La storia tedesca del Novecento e le tradizioni di una piccola isola del sud Italia si intrecciano con le vicende personali di una donna apparentemente come tante. Ulrike è morta, ma la sua anima è intatta: decide di impiegare il tempo in cui verrà accompagnata nel luogo della dispersione delle ceneri ripercorrendo la sua vita e quella di quattro generazioni della sua famiglia. Nell’alternarsi di passato e presente, la protagonista si confronta con il dolore che fortifica e con quello che distrugge, riflette su ciò che è stato e ciò che non sarà più, indaga sul senso della vita, dell’amore, dell’arte. Fino al momento di sprofondare nel mare cristallino da lei tanto amato.
Postfazione di Marco Montemarano:
E lucevan le stelle, splendido romanzo d’esordio di Elisa Occhipinti Gelsomino, è un’opera sorprendente.
La prima sorpresa è stata per me quella di scoprire fin dal primo capitolo che la protagonista, quella voce della narrazione che parlerà poi al lettore con tenera fermezza fino alla fine del libro, è già morta. Qualcuno la sta portando, sigillata dentro a un’urna cineraria, in un luogo a lei caro che presto scopriremo essere l’isola di Favignana, nelle Egadi.

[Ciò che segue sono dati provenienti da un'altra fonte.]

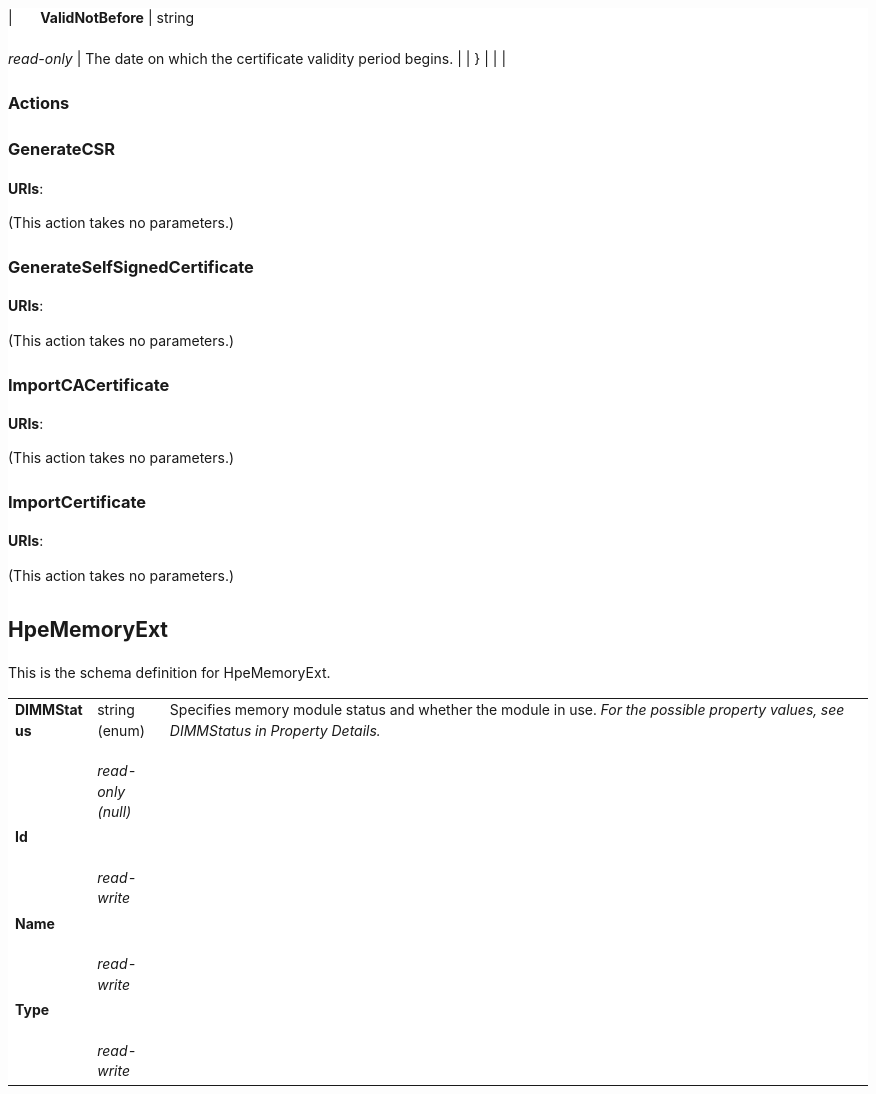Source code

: | &nbsp;&nbsp;&nbsp;&nbsp;&nbsp;&nbsp;**ValidNotBefore** | string<br><br>*read-only* | The date on which the certificate validity period begins. |
| } |   |   |

### Actions

### GenerateCSR




**URIs**:


(This action takes no parameters.)


### GenerateSelfSignedCertificate




**URIs**:


(This action takes no parameters.)


### ImportCACertificate




**URIs**:


(This action takes no parameters.)


### ImportCertificate




**URIs**:


(This action takes no parameters.)


## HpeMemoryExt

This is the schema definition for HpeMemoryExt.

|     |     |     |
| --- | --- | --- |
| **DIMMStatus** | string<br>(enum)<br><br>*read-only<br>(null)* | Specifies memory module status and whether the module in use. *For the possible property values, see DIMMStatus in Property Details.* |
| **Id** | <br><br>*read-write* |  |
| **Name** | <br><br>*read-write* |  |
| **Type** | <br><br>*read-write* |  |
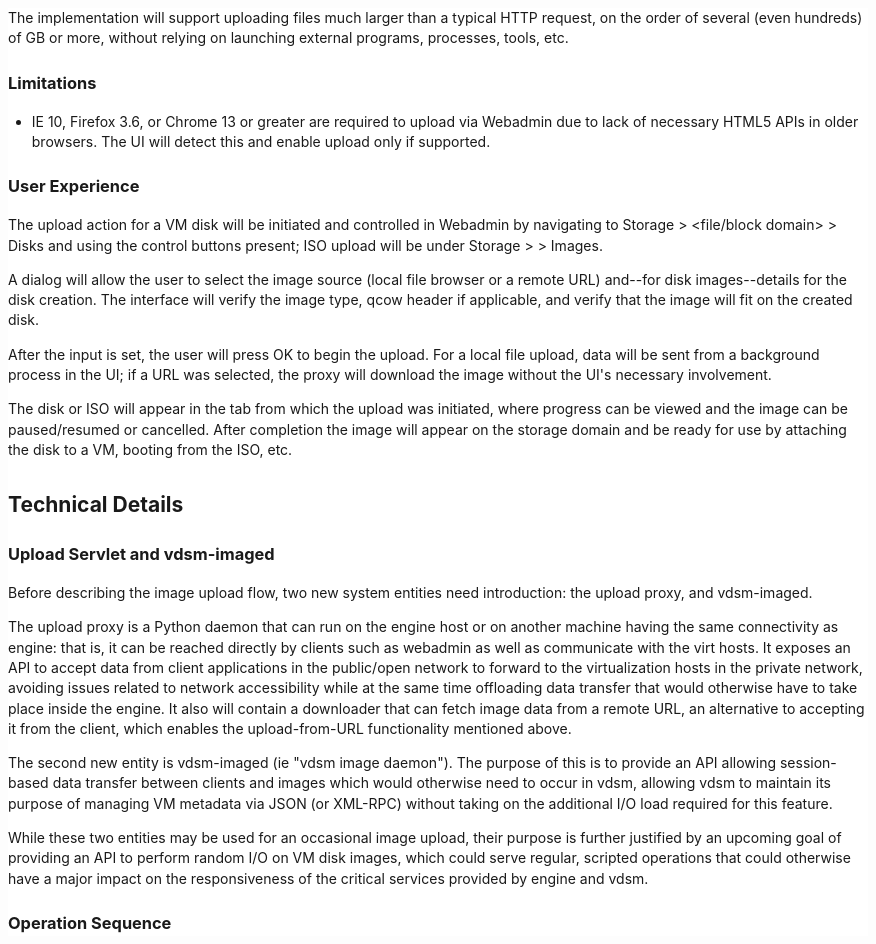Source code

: The implementation will support uploading files much larger than a typical HTTP request, on the order of several (even hundreds) of GB or more, without relying on launching external programs, processes, tools, etc.

### Limitations

*   IE 10, Firefox 3.6, or Chrome 13 or greater are required to upload via Webadmin due to lack of necessary HTML5 APIs in older browsers. The UI will detect this and enable upload only if supported.

### User Experience

The upload action for a VM disk will be initiated and controlled in Webadmin by navigating to Storage > <file/block domain> > Disks and using the control buttons present; ISO upload will be under Storage > <ISO domain> > Images.

A dialog will allow the user to select the image source (local file browser or a remote URL) and--for disk images--details for the disk creation. The interface will verify the image type, qcow header if applicable, and verify that the image will fit on the created disk.

After the input is set, the user will press OK to begin the upload. For a local file upload, data will be sent from a background process in the UI; if a URL was selected, the proxy will download the image without the UI's necessary involvement.

The disk or ISO will appear in the tab from which the upload was initiated, where progress can be viewed and the image can be paused/resumed or cancelled. After completion the image will appear on the storage domain and be ready for use by attaching the disk to a VM, booting from the ISO, etc.

## Technical Details

### Upload Servlet and vdsm-imaged

Before describing the image upload flow, two new system entities need introduction: the upload proxy, and vdsm-imaged.

The upload proxy is a Python daemon that can run on the engine host or on another machine having the same connectivity as engine: that is, it can be reached directly by clients such as webadmin as well as communicate with the virt hosts. It exposes an API to accept data from client applications in the public/open network to forward to the virtualization hosts in the private network, avoiding issues related to network accessibility while at the same time offloading data transfer that would otherwise have to take place inside the engine. It also will contain a downloader that can fetch image data from a remote URL, an alternative to accepting it from the client, which enables the upload-from-URL functionality mentioned above.

The second new entity is vdsm-imaged (ie "vdsm image daemon"). The purpose of this is to provide an API allowing session-based data transfer between clients and images which would otherwise need to occur in vdsm, allowing vdsm to maintain its purpose of managing VM metadata via JSON (or XML-RPC) without taking on the additional I/O load required for this feature.

While these two entities may be used for an occasional image upload, their purpose is further justified by an upcoming goal of providing an API to perform random I/O on VM disk images, which could serve regular, scripted operations that could otherwise have a major impact on the responsiveness of the critical services provided by engine and vdsm.

### Operation Sequence
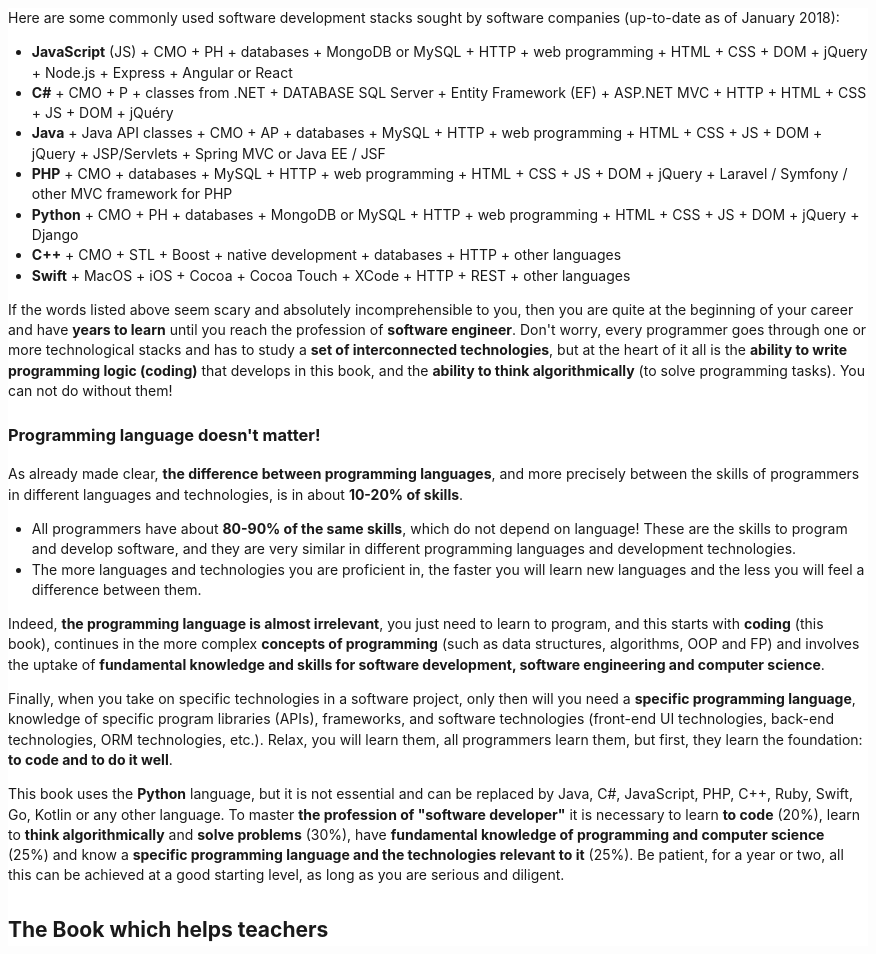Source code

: Here are some commonly used software development stacks sought by software companies (up-to-date as of January 2018):
* **JavaScript** (JS) + CMO + PH + databases + MongoDB or MySQL + HTTP + web programming + HTML + CSS + DOM + jQuery + Node.js + Express + Angular or React
* **C#** + CMO + P + classes from .NET + DATABASE SQL Server + Entity Framework (EF) + ASP.NET MVC + HTTP + HTML + CSS + JS + DOM + jQuéry 
* **Java** + Java API classes + CMO + AP + databases + MySQL + HTTP + web programming + HTML + CSS + JS + DOM + jQuery + JSP/Servlets + Spring MVC or Java EE / JSF
* **PHP** + CMO + databases + MySQL + HTTP + web programming + HTML + CSS + JS + DOM + jQuery + Laravel / Symfony / other MVC framework for PHP 
* **Python** + CMO + PH + databases + MongoDB or MySQL + HTTP + web programming + HTML + CSS + JS + DOM + jQuery + Django
* **C++** + CMO + STL + Boost + native development + databases + HTTP + other languages 
* **Swift** + MacOS + iOS + Cocoa + Cocoa Touch + XCode + HTTP + REST + other languages

If the words listed above seem scary and absolutely incomprehensible to you, then you are quite at the beginning of your career and have **years to learn** until you reach the profession of **software engineer**. Don't worry, every programmer goes through one or more technological stacks and has to study a **set of interconnected technologies**, but at the heart of it all is the **ability to write programming logic (coding)** that develops in this book, and the **ability to think algorithmically** (to solve programming tasks). You can not do without them!

### Programming language doesn't matter!

As already made clear, **the difference between programming languages**, and more precisely between the skills of programmers in different languages and technologies, is in about **10-20% of skills**.
* All programmers have about **80-90% of the same skills**, which do not depend on language! These are the skills to program and develop software, and they are very similar in different programming languages and development technologies.
* The more languages and technologies you are proficient in, the faster you will learn new languages and the less you will feel a difference between them.

Indeed, **the programming language is almost irrelevant**, you just need to learn to program, and this starts with **coding** (this book), continues in the more complex **concepts of programming** (such as data structures, algorithms, OOP and FP) and involves the uptake of **fundamental knowledge and skills for software development, software engineering and computer science**.

Finally, when you take on specific technologies in a software project, only then will you need a **specific programming language**, knowledge of specific program libraries (APIs), frameworks, and software technologies (front-end UI technologies, back-end technologies, ORM technologies, etc.). Relax, you will learn them, all programmers learn them, but first, they learn the foundation: **to code and to do it well**.


This book uses the **Python** language, but it is not essential and can be replaced by Java, C#, JavaScript, PHP, C++, Ruby, Swift, Go, Kotlin or any other language. To master **the profession of "software developer"** it is necessary to learn **to code** (20%), learn to **think algorithmically** and **solve problems** (30%), have **fundamental knowledge of programming and computer science** (25%) and know a **specific programming language and the technologies relevant to it** (25%). Be patient, for a year or two, all this can be achieved at a good starting level, as long as you are serious and diligent.

## The Book which helps teachers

Che storia mi sta raccontando l’autrice?, mi sono domandato. Perché me ne rivela fin da subito la conclusione? E perché poi vuole obbligarmi a credere a un artificio come quello di dare la parola a “tre chili scarsi di cenere”?
Eppure qualcosa – la prosa calda e senza sbavature, il mistero di una donna che deve essere stata davvero importante se qualcuno ne sta accompagnando le ceneri in un viaggio lungo duemila chilometri – ti obbliga a proseguire nella lettura. E anche a credere alla plausibilità di questa voce: quella di Ulrike, nata alla fine degli anni Venti nella Danzica prussiana e il cui primo ricordo è la parola Jude ripetuta per decine di volte sulla vetrina di una bottega ebraica.
Da quel momento Elisa/Ulrike ci accompagna con mano sicura e salti temporali gestiti con sapienza attraverso tutte le fasi della Storia recente tedesca ed europea, dal nazismo al presente, passando per la guerra, la ricostruzione, Willy Brandt, Rudi Dutschke, il terrorismo della RAF.
Passiamo alla seconda sorpresa. Elisa Occhipinti Gelsomino, autrice italiana appena trentenne, riesce a intessere un solido romanzo capace, in appena centocinquanta pagine, di tenere insieme i destini di quattro generazioni ma anche di trasmetterci il senso e le atmosfere di ottant’anni di Storia tedesca.
Ecco. Quando mi sono accorto che questo, precisamente questo era il progetto ambizioso di E lucevan le stelle, e che Elisa possedeva la capacità di portarlo a compimento, ho capito anche la scelta – forse addirittura la necessità – di far parlare Ulrike da morta: lontana dalle passioni ma proprio per questo finalmente capace di rappresentarle nella loro forza; ormai staccata dalle cure della vita umana e per questo in grado di intravederne l’intreccio e di coglierne, se non il senso, almeno la bellezza. E il libro mi ha definitivamente conquistato.
C’è poi un terzo aspetto fondamentale e sorprendente in quest’opera. Ed è la naturalezza con cui essa si inserisce in un solco, in un flusso letterario che non si è mai interrotto per tre secoli. Quel solco e quel flusso che tematizza l’attrazione, la Sehnsucht dei tedeschi per l’Italia. Elisa ce ne offre una versione contemporanea e rivisitata attraverso l’amore di Ulrike per un’isoletta al largo delle coste siciliane.
Ed è davvero un amore di estremi che si attraggono. Ulrike, fuggita con la sua famiglia verso la fine della guerra da Danzica a Lubecca, algida città anseatica in cui è ambientato I Buddenbrook di Thomas Mann, nel lontano nord della Germania, finirà per innamorarsi, molti decenni dopo, di un’isola italiana a poche miglia marine dalle coste nordafricane.
È il solito desiderio dei tedeschi di rompere con la propria cultura, di compiere scelte radicali? Sì, ma è anche molto di più. Il destino di Ulrike, fin oltre l’evento della morte, è una magnifica rappresentazione narrativa dell’amore – l’amore per una terra in questo caso – e della libertà: la libertà di scegliere il nostro destino affrancandoci dai progetti che la Storia con la “S” maiuscola aveva fatto su di noi.